“Pongo, dentro de lo posible, la lógica de lo visible al servicio de lo invisible”, resume en gran parte el pensamiento inmerso en la obra de arte del pintor francés Odilon Redon, precursor del surrealismo y uno de los más grandes exponentes del simbolismo.
No recuerdo cómo ni cuándo llegué a este artista francés (1840-1916), que pasa del simbolismo al surrealismo sin ambages, recuerdo, eso sí, que fue una de sus obras la que atrajo mi atención: “Cabeza de mártir posada sobre una copa“ (1877), un dibujo al carboncillo donde el autor se muestra marcadamente simbolista, donde ese “alguien que pudo ser” pareciera contemplar un sueño, donde la presencia sola de la cabeza -tan presente en este periodo que el propio autor denominó “Los Negros”, y que duraría casi 20 años- pareciera bastarle para representar al hombre de entonces y de siempre, una manera de encarnar el inconsciente, acaso la lógica irracional, del hombre puesto en el plano de un mundo que aún no es capaz de comprender.
“El ala impotente no eleva a la bestia en esos negros espacios”, llegó a él ante la muerte de su hijo y de su hermana, no puede ser coincidencia que estos trazos negros copen su mente constantemente, ahí esas cabezas cercenadas de los cuerpos parecen expresar algo, por eso, quizá tenuemente, les aparece una sonrisa. Aunque recalca que en ese color pareciera no habitar nada más que la vida como en una tosca radiografía, por eso dice que el negro “es el color esencial… Hay que respetar al negro. Nada lo prostituye, No gusta a los ojos y no provoca ninguna sensualidad”. Por ello, mientras París celebraba el color y los trazos del impresionismo, Redon seguía regodeándose en sus negros.
Como artista, habita también en él la contradicción, puede que en los negros no haya sensualidad, pero hay un ligado dramatismo imposible de ocultar, no sin razón ilustra Les Fleurs du mal de Baudelaire, se obnubila por la obra de Allan Poe y también hace ilustraciones de sus obras, admirador de Goya a quien le dedica varias de sus pinturas, sin dejar de mencionar la influyente amistad del botánico Armand Clavaud a quien le dedicó un álbum de grabados, o la admiración profunda por Charles Darwin quien lo inspiró para crear esos seres fantásticos, como la araña que se muestra sonriente en un plano perfectamente aterrador.
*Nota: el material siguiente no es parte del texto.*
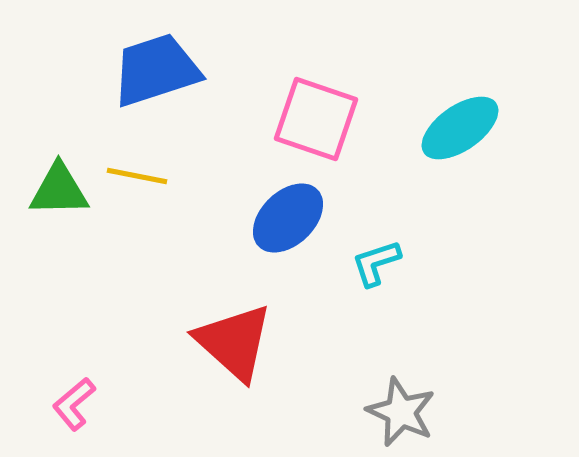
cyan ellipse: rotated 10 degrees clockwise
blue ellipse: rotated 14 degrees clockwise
El nacimiento de su segundo hijo lo llevaría nuevamente al color, “He descubierto, teniendo los ojos bien abiertos a las cosas, que la vida que desplegamos puede revelar también alegrías”, en 1890, casi que tardíamente, dirían quienes con el peso de la modernidad ponen temporalidades al mundo de la creación, se impone en Redon la magia del color. El carbón cede a la acuarela y al óleo, inclusive esas cabezas mutiladas aparecen en tonos azules para alcanzar su propia gloria.
“El pintor que ha encontrado su técnica no me interesa en absoluto. Se levanta cada mañana sin pasión y, tranquila y apaciblemente, prosigue su labor que comenzó la víspera. Le supongo un cierto aburrimiento propio del obrero virtuoso que realiza su trabajo sin esa chispa divina, ese instante de dicha. No experimenta el momento sagrado cuya fuente está en el inconsciente y en lo desconocido; no espera nada de su obra. Yo amo lo que nunca ha existido”, por eso Redon está en continuo ensayo, experimentando con esos colores a los que voluntariamente había renunciado, utilizando técnicas nuevas o recurriendo a lo clásico, aparecen nuevamente las figuras mitológicas, las ondinas y las cabezas, y quien lo creyera, hasta las mariposas y las flores como en un afanado vitalismo que busca sobreponer el ánimo por sobre todas las cosas.
A Odilon Redon
La sonrisa que muestra Polifemo viendo dormir a Galatea delata tu interés -acaso también una rara araña de 10 patas que camina más que ver –
Yo soy el ánimo de esa cabeza de mártir que pareciera ver su posición con el ojo entreabierto y con los labios hundidos para no decir nunca absolutamente más nada…
Y tu parecieras ser las alas negras que acompañan cuerpos de Pegaso y de Pensadores en trance de sueño.
Con los ojos cerrados -que van del negro perpetuo al añil de tus fantasías –
nos conduces de la mano a soñar con fondos de oro,
a ser naturalezas muertas en jarrones chinos
o quizá el gato dormido al que le sobrevuelan mariposas…
En un rincón de un gran museo pende uno de tus cuadros,
y yo me regodeo de pasar por él
para luego perderme entre la multitud.